Extract to read
────────
# Help with mixing dry ferts



## TorontoPlantMan (May 11, 2014)

Hey guys, 

I need a bit of help with figuring out how to make a stock supply of micro and macro ferts.

My aquarium is 37 gallon, high light, with pressurized CO2 and heavily planted. I've been having trouble with GSA which I know is a result of insufficient CO2/phosphates/flow so I'm trying the E.I route to potentially defeat this battle. 

According to wets calculator it says for my 37 gallon I need to do the following:

"To reach your target of 7.5ppm NO3, you'll need to add 85.639 grams of KNO3 into your 500.0 mL container.
Each 10.0 mL of that mix into 37.0 gal is:"

"To reach your target of 1.3ppm PO4, you'll need to add 13.045 grams of KH2PO4 into your 500.0 mL container.
Each 10.0 mL of that mix into 37.0 gal is:"

I just wanna make sure that it's okay to mix these two together? I've read things online where people say at certain amount it becomes difficult to mix them and they don't dissolve as well.

Any help is greatly appreciated.

Thank you,

Attached is a picture of my tank.


----------



## misant777 (Mar 21, 2014)

Phosphates & nitrates are known to form precipitates, but since you're already dealing with a potassium moiety on both of them and the nitrate isn't apt to grab much else.... Well, why not try it in the name of science? 

Maybe mix them separately?

Pictures!


----------



## riverrat (Sep 6, 2005)

It is fine to mix them..
Phosphate and micros become problematic if I remember correctly.

So make a macro bottle and a micro bottle.


----------



## Tugg (Jul 28, 2013)

NPK can go together, its the chelators in the micros that interact with PO4 to cause precipitation. Ideally, you would also separate the time you dose micro vs macro as well.


----------



## TorontoPlantMan (May 11, 2014)

Tugg said:


> NPK can go together, its the chelators in the micros that interact with PO4 to cause precipitation. Ideally, you would also separate the time you dose micro vs macro as well.


Thanks for the help, just to confirm...micro would be the KH2PO4 & KNO3? and macro would be the trace mix, or is it the other way around?


----------



## Tugg (Jul 28, 2013)
────────
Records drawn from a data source
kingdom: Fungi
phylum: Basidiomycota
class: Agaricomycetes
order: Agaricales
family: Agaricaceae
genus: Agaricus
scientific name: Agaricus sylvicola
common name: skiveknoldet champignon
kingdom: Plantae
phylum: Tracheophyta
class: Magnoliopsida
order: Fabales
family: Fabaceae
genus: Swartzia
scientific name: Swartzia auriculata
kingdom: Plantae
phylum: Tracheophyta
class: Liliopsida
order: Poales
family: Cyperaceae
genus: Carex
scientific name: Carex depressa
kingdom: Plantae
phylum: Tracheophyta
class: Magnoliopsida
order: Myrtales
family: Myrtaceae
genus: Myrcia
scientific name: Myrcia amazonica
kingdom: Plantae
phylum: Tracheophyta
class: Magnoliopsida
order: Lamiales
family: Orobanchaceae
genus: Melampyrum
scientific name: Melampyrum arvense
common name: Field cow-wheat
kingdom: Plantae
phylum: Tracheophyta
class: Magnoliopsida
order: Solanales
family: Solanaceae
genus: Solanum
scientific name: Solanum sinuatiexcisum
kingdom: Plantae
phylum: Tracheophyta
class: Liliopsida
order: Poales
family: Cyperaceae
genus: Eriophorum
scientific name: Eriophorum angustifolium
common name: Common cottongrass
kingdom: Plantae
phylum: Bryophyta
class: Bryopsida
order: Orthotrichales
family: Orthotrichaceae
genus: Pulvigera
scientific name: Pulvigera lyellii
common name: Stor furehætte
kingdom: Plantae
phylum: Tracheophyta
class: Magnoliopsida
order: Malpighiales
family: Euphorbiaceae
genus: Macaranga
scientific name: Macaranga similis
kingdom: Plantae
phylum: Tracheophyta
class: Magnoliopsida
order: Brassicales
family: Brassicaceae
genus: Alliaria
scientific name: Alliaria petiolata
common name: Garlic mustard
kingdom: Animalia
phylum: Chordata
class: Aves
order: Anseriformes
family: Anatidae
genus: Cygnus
────────
What you need to do
Carry on the forum thread about mixing dry aquarium fertilizers from the point where it stops. These lines have no connection to the thread on mixing aquarium fertilizers.

Result below
Nope. Micro is your CSM+B, iron, or really anything that isn't NO3, PO4, or K.


----------



## TorontoPlantMan (May 11, 2014)

Tugg said:


> Nope. Micro is your CSM+B, iron, or really anything that isn't NO3, PO4, or K.


Here in Canada, or at least where I'm located anyway, CSM+B isn't available, just a general "trace" mix from the hydroponics store. Okay so then if the CSM+B (trace) is Micro, than Macro would be NO3, PO4, and K?


----------



## riverrat (Sep 6, 2005)

TorontoPlantMan said:


> Here in Canada, or at least where I'm located anyway, CSM+B isn't available, just a general "trace" mix from the hydroponics store. Okay so then if the CSM+B (trace) is Micro, than Macro would be NO3, PO4, and K?


Yes.


----------



## Skizhx (Oct 12, 2010)

In Toronto there's a hydroponics store called "Grow it All". They're located around Dupont street somewhere. They'll come up if you google them.

They sell all the dry ferts you need. Their ferts are from Dutch Nutrient Formula (DNF) but they sometimes relabel the packages with their own labels "Trip Tonic".

The DNF micro mix is nearly identical to CSM+B, I think I posted a nutrient breakdown somewhere on these boards a few years ago. The differences are negligible (1% copper here, 1% manganese there), and I've kept shrimp happily while using the mix.

The DNF micro mix has also been programmed into this dose calculator.
http://calc.petalphile.com/

It's been ~4 years since I lived there though, so I'm trusting the store hasn't changed much since.


----------



## TorontoPlantMan (May 11, 2014)

Skizhx said:


> In Toronto there's a hydroponics store called "Grow it All". They're located around Dupont street somewhere. They'll come up if you google them.
> 
> They sell all the dry ferts you need. Their ferts are from Dutch Nutrient Formula (DNF) but they sometimes relabel the packages with their own labels "Trip Tonic".
> 
> ...


Awesome thats great information dude thanks a billion.


----------



## krissy (Jun 3, 2014)

Use 2 dosing bottles. 1 for all the macros. NPK

One for the micros plus iron. Csm+b and Chelated iron.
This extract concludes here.